家を失った人々が「みこころの家」に来て避難をさせてくれとシスター方に頼みに来ました。もちろんシスター有田をはじめとする聖心会のシスター方は貧しい人たちのために場所を開放し、沢山の人たちが「みこころの家」の教室で一夜を過ごしたそうです。
(「みこころの家」に避難する人々)
(スタッフと彼女のお母さんです)
(「みこころの家」のすぐ横を流れる洪水後の水が引いた川 )
(フェンスが洪水によって壊されています)
(被害を受けた「みこころの家」に通う子ども達の家を訪ねるシスター有田)
(洪水で完全に壊れた小学生補習プログラムの子どもの家)
(洪水後の「みこころの家」で働く先生の家)
(洪水で泥まみれになった家を掃除するみこころの家の子ども)
(洪水で家財道具一切を失った小学生補習プログラムの子どもの母親と)
洪水の後は地面が沼のようになっていて、足がドンドン沈んでいくそうです。
泥に足をとられて転びそうになるシスターの手をとって一緒に歩いてくれるひとが沢山いらしたそうです。

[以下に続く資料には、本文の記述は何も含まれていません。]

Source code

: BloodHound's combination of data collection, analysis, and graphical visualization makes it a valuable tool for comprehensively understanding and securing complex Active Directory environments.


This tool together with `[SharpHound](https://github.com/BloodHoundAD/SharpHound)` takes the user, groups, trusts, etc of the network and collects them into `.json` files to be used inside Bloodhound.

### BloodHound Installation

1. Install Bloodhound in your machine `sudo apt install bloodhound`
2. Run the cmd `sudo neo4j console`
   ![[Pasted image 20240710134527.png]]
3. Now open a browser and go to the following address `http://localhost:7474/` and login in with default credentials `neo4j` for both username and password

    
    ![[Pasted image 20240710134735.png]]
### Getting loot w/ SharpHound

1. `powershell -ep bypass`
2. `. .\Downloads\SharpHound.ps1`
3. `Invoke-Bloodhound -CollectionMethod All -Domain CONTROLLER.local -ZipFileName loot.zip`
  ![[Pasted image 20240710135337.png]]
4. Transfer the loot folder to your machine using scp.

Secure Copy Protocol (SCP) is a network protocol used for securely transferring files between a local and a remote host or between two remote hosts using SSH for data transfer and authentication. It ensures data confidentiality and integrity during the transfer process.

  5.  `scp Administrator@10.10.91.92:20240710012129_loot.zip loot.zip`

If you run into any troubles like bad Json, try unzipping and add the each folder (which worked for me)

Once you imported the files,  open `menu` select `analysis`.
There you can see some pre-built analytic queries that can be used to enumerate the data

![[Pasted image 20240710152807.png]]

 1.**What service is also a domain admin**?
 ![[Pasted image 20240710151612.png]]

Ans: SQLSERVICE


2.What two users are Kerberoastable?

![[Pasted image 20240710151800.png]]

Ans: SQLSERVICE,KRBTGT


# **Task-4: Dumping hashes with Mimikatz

子ども達の住む家の多くは洪水で流されてしまいました。
子どもの父親の一人は、水が増水してきた時に家の屋根の上にのぼりましたが、すぐに水が屋根まで増水しました。ベニヤ板で囲んだような簡単なつくりの家が増水する水に流されるのは時間の問題です。そこで、彼は家の後ろにあったアカシアの木にジャンプして、6時間も木にしがみつき、九死に一生を得たそうです。

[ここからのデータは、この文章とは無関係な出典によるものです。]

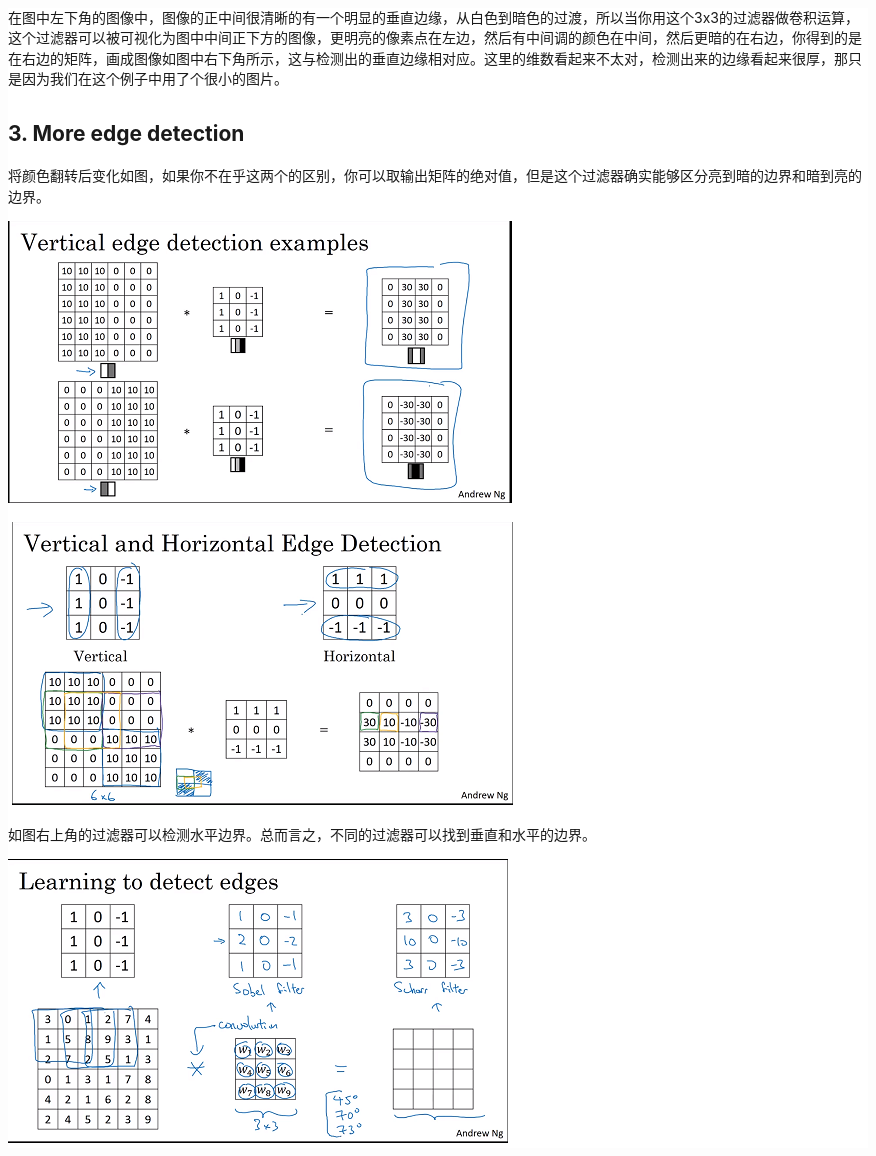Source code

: ​		在图中左下角的图像中，图像的正中间很清晰的有一个明显的垂直边缘，从白色到暗色的过渡，所以当你用这个3x3的过滤器做卷积运算，这个过滤器可以被可视化为图中中间正下方的图像，更明亮的像素点在左边，然后有中间调的颜色在中间，然后更暗的在右边，你得到的是在右边的矩阵，画成图像如图中右下角所示，这与检测出的垂直边缘相对应。这里的维数看起来不太对，检测出来的边缘看起来很厚，那只是因为我们在这个例子中用了个很小的图片。

## 3. More edge detection

​		将颜色翻转后变化如图，如果你不在乎这两个的区别，你可以取输出矩阵的绝对值，但是这个过滤器确实能够区分亮到暗的边界和暗到亮的边界。

![](https://github.com/Qu-rixin/deeplearning.ai-notes/blob/master/04-Convolution_Neural_Networks/week1/images/More_edge_detection1.PNG)

​	![](https://github.com/Qu-rixin/deeplearning.ai-notes/blob/master/04-Convolution_Neural_Networks/week1/images/More_edge_detection2.PNG)

​		如图右上角的过滤器可以检测水平边界。总而言之，不同的过滤器可以找到垂直和水平的边界。

![](https://github.com/Qu-rixin/deeplearning.ai-notes/blob/master/04-Convolution_Neural_Networks/week1/images/More_edge_detection3.PNG)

そんな彼は次の日シスター有田に笑顔で挨拶してくれたそうです。彼らはすべてを失い、どんな厳しい状況にあっても今あることに心から感謝し、心配して訪ねてきた人々に笑顔で挨拶できる人々なのですね。
シスター有田は手紙の中で
「私たちの近所に住む貧しい人々の被害状況を見て、彼らの話を聞いていると自然と涙が出てきます。」
とおっしゃっていました。プラスチックの袋を二つほどだけを手にして、住む家も、また、僅かにあった家財道具まで失った人々を前に出た素直なお気持ちだと思います。
一日でも早く人々の生活が戻りますように皆さんで力をあわせましょう。
そして、モンタルバンの人たちが一人でも多く温かいクリスマスが迎えれるように
心を合わせてお祈りしましょう。
どうぞご支援宜しくお願いいたします。